In our meta-analysis, the dominant model of rs11196218 was associated with risk of T2DM in the overall population. However, when stratified by region, this association was found in only the southern Chinese population, not northern Chinese or Japanese populations. In the southern Chinese population, the AG genotype was associated with increased risk of T2DM. The main reason might due to the complex composition of the Chinese and Japanese populations and the great differences among ethnic groups in genetics and living environment. As well, studies of rs11196218 polymorphism and T2DM have focused on southern Chinese populations. Except for our study, with only 2 studies of northern Chinese (Luo et al., 2009, Qiao et al., 2012) and 1 study of Japanese (Miyake et al., 2012), the number of studies is relatively less. More independent replication studies with a large sample size in these regions are needed to verify the results.
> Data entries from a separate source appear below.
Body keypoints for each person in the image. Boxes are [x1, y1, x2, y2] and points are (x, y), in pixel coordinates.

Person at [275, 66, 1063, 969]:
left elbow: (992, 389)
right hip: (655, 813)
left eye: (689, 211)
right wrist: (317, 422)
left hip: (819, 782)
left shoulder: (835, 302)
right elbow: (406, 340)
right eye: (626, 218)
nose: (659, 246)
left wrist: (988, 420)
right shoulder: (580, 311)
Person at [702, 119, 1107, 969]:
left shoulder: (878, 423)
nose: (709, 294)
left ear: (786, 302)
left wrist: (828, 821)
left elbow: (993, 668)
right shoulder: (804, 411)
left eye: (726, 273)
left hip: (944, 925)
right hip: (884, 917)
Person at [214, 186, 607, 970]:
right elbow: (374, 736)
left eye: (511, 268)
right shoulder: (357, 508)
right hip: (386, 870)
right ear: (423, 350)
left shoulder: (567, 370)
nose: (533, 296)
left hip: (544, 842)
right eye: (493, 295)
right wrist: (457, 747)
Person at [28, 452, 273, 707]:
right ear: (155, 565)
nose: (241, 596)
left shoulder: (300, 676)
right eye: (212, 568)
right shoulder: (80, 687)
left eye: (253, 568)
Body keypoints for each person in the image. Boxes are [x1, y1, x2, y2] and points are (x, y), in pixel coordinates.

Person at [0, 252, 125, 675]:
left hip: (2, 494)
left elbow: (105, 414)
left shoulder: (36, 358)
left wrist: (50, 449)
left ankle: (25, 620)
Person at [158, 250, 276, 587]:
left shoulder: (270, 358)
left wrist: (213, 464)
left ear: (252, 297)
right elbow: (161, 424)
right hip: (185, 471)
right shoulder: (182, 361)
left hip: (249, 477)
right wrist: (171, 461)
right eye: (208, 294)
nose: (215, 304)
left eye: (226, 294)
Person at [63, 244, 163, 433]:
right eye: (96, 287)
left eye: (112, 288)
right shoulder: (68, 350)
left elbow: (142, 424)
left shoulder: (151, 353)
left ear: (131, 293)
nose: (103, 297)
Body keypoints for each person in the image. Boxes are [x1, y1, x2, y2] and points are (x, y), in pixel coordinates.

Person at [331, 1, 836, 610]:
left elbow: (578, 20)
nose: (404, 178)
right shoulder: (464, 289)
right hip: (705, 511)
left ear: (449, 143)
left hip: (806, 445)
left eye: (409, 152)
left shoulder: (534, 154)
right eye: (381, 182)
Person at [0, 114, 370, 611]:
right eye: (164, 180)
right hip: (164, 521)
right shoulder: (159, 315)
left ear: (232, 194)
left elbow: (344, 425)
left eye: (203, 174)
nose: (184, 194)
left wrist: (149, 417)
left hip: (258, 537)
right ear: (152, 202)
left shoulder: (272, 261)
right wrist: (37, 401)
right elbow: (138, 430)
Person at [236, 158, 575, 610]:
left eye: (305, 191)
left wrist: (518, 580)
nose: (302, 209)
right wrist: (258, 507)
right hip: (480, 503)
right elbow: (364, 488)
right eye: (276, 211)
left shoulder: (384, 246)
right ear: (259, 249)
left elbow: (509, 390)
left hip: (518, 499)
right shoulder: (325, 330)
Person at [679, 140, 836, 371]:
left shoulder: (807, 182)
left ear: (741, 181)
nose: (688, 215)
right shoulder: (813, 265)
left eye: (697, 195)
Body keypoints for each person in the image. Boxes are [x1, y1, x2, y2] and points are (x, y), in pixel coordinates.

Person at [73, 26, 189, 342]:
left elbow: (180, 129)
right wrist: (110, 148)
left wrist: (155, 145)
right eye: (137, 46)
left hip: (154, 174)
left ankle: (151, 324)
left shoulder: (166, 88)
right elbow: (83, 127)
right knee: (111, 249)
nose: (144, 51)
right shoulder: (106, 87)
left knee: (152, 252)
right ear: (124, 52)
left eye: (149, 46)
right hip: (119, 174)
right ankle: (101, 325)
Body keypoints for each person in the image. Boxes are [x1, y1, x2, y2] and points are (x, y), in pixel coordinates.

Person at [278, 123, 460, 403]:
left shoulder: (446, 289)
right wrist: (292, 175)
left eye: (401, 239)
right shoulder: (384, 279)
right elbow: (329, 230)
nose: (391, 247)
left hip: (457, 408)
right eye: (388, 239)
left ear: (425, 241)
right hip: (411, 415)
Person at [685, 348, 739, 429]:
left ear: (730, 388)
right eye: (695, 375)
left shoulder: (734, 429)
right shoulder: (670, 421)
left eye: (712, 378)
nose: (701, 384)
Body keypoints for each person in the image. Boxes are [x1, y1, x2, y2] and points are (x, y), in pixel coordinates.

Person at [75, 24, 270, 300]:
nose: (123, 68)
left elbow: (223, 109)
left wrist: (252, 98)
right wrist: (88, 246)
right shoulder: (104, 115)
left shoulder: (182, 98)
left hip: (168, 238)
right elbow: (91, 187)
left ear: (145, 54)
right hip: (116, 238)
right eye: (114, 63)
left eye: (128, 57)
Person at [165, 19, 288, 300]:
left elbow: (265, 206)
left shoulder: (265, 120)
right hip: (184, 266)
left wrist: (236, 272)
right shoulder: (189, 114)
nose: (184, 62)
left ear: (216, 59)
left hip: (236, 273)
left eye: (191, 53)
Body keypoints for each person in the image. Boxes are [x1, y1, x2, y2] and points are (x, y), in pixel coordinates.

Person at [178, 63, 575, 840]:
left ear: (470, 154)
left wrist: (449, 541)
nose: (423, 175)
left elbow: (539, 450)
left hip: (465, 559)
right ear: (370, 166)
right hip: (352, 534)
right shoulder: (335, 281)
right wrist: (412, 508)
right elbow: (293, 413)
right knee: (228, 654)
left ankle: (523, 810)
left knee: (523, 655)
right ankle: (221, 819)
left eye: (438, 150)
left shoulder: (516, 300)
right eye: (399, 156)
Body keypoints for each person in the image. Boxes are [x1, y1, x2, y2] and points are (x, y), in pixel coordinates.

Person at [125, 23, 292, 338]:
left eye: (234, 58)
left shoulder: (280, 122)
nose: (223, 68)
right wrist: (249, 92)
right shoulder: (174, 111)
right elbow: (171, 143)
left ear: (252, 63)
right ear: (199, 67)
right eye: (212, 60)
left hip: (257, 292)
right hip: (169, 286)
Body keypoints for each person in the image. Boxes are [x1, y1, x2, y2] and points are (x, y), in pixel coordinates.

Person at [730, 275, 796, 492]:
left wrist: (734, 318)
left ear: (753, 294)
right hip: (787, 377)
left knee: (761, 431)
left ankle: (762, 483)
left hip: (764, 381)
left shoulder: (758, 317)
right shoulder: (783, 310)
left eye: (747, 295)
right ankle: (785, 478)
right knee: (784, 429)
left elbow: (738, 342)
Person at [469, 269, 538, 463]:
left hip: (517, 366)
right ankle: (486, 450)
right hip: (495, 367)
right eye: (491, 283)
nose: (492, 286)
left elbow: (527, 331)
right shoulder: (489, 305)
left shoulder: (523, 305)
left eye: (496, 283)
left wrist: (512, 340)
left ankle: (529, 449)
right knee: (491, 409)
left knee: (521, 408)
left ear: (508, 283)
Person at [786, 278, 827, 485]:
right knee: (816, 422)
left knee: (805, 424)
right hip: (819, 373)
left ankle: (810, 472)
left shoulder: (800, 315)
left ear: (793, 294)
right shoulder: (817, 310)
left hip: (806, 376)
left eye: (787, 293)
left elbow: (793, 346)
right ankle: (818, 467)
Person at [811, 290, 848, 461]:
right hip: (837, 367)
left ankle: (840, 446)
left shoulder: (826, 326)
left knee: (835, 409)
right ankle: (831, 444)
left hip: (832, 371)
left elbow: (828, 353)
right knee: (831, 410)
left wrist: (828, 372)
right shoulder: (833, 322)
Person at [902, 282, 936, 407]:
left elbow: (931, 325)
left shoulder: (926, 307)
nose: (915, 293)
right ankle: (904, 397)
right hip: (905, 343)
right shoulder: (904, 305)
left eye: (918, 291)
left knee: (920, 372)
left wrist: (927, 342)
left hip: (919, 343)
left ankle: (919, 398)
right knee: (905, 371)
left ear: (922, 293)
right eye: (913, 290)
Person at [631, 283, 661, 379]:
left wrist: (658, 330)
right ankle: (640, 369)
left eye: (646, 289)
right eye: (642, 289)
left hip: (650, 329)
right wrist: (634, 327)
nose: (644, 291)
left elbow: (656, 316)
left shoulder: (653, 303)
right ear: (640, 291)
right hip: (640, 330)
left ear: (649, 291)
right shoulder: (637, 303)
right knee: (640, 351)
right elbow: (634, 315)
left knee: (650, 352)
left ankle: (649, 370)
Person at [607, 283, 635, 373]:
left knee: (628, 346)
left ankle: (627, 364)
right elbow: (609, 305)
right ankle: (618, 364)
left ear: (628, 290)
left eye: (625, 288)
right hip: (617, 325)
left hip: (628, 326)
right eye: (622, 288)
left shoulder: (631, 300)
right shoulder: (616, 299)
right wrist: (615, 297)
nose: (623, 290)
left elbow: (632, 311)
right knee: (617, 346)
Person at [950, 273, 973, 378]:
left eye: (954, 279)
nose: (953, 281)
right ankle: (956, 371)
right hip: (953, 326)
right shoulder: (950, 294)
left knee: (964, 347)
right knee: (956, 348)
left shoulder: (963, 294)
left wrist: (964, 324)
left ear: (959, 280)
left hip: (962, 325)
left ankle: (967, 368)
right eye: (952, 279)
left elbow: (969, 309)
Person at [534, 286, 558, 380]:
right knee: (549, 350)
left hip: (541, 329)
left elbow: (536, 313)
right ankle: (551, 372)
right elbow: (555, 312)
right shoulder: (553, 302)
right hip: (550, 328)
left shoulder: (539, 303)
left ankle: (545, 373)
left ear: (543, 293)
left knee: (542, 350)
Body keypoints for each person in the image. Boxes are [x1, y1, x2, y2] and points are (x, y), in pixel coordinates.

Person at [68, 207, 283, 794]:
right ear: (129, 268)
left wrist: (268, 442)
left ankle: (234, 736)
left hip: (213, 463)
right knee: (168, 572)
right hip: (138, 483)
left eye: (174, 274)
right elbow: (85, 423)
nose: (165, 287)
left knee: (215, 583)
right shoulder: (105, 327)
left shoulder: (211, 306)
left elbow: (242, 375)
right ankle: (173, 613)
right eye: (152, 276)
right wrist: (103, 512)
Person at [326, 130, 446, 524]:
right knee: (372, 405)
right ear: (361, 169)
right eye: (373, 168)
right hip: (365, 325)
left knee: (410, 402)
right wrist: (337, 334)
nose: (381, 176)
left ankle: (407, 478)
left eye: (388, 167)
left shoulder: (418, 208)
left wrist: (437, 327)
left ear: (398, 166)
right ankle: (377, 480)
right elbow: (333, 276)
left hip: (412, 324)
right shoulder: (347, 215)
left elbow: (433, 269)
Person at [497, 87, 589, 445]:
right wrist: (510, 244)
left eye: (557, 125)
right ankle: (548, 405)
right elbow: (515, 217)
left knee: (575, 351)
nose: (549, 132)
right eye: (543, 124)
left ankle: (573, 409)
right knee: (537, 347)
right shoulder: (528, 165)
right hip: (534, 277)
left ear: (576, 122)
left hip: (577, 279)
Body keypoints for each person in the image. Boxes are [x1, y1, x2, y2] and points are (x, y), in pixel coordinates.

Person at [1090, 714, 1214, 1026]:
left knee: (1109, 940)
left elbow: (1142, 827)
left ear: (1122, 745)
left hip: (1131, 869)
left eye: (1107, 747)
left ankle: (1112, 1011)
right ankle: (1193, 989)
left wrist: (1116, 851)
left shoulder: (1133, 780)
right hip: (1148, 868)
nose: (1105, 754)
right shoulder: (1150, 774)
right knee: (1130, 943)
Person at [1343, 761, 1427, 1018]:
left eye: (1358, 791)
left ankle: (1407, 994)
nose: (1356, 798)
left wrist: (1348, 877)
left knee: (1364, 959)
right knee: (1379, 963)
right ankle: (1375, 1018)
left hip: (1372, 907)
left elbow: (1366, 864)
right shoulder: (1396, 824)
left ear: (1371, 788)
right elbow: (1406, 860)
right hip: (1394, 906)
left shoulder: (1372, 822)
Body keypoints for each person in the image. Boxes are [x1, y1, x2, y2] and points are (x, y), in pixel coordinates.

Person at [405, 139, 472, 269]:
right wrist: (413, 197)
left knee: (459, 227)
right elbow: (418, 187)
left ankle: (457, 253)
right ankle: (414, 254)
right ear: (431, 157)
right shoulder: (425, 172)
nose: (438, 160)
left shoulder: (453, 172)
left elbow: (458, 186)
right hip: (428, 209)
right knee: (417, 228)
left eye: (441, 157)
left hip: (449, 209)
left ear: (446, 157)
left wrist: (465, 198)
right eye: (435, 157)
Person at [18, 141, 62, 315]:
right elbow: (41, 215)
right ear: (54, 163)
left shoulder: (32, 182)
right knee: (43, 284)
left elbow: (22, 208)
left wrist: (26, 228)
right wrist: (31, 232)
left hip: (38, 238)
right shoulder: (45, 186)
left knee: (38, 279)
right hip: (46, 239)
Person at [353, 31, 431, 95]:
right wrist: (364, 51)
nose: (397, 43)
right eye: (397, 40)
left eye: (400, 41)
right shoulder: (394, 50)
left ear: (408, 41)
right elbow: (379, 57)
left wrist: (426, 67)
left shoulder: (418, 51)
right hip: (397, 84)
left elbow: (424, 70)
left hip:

Although our study combined data from all qualified studies and had a large sample size with sufficient power to assess the rs11196218 polymorphism in TCF7L2 in the Asian population, the possible heterogeneity among subjects recruited from different studies might be a limitation. Moreover, we lacked detailed information on sex, age, anthropometric measurements and metabolic measurements for the meta-analysis, so the effects of these factors could not be adequately addressed.

In conclusion, both our case–control study and meta-analysis suggest an association of rs11196218 polymorphism in TCF7L2 and risk of T2DM in Chinese population.